Records provided
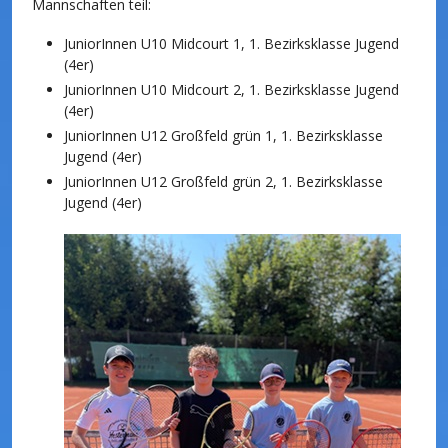
Mannschaften teil:
JuniorInnen U10 Midcourt 1, 1. Bezirksklasse Jugend
(4er)
JuniorInnen U10 Midcourt 2, 1. Bezirksklasse Jugend
(4er)
JuniorInnen U12 Großfeld grün 1, 1. Bezirksklasse
Jugend (4er)
JuniorInnen U12 Großfeld grün 2, 1. Bezirksklasse
Jugend (4er)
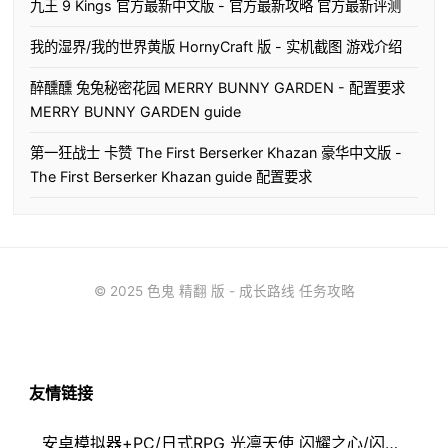
九王 9 Kings 官方最新中文版 - 官方最新攻略 官方最新评测
我的湿界/我的世界黄版 HornyCraft 版 - 实机截图 游戏介绍
醉醺醺 兔兔秘密花园 MERRY BUNNY GARDEN - 配置要求
MERRY BUNNY GARDEN guide
第一狂战士 卡赞 The First Berserker Khazan 豪华中文版 -
The First Berserker Khazan guide 配置要求
© 2025 色鬼 精翻 版 - 成长路线 任务攻略
友情链接
安卓模拟器+PC/日式RPG 光凛天使 闪耀之心/闪亮天使闪亮心 1.7G - 闪亮天使闪亮心心得 发展路线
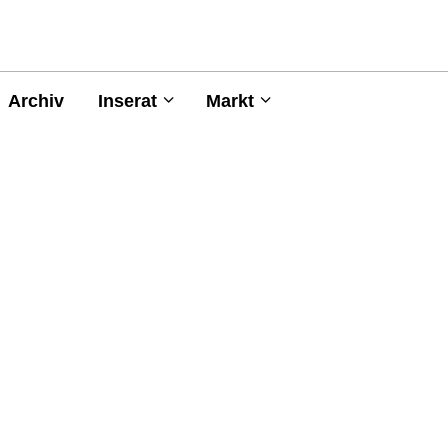
Archiv
Inserat
Markt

Directions for this task
For the string "GARDEN", search the preceding data and copy every line that includes it.

Answer space
醉醺醺 兔兔秘密花园 MERRY BUNNY GARDEN - 配置要求
MERRY BUNNY GARDEN guide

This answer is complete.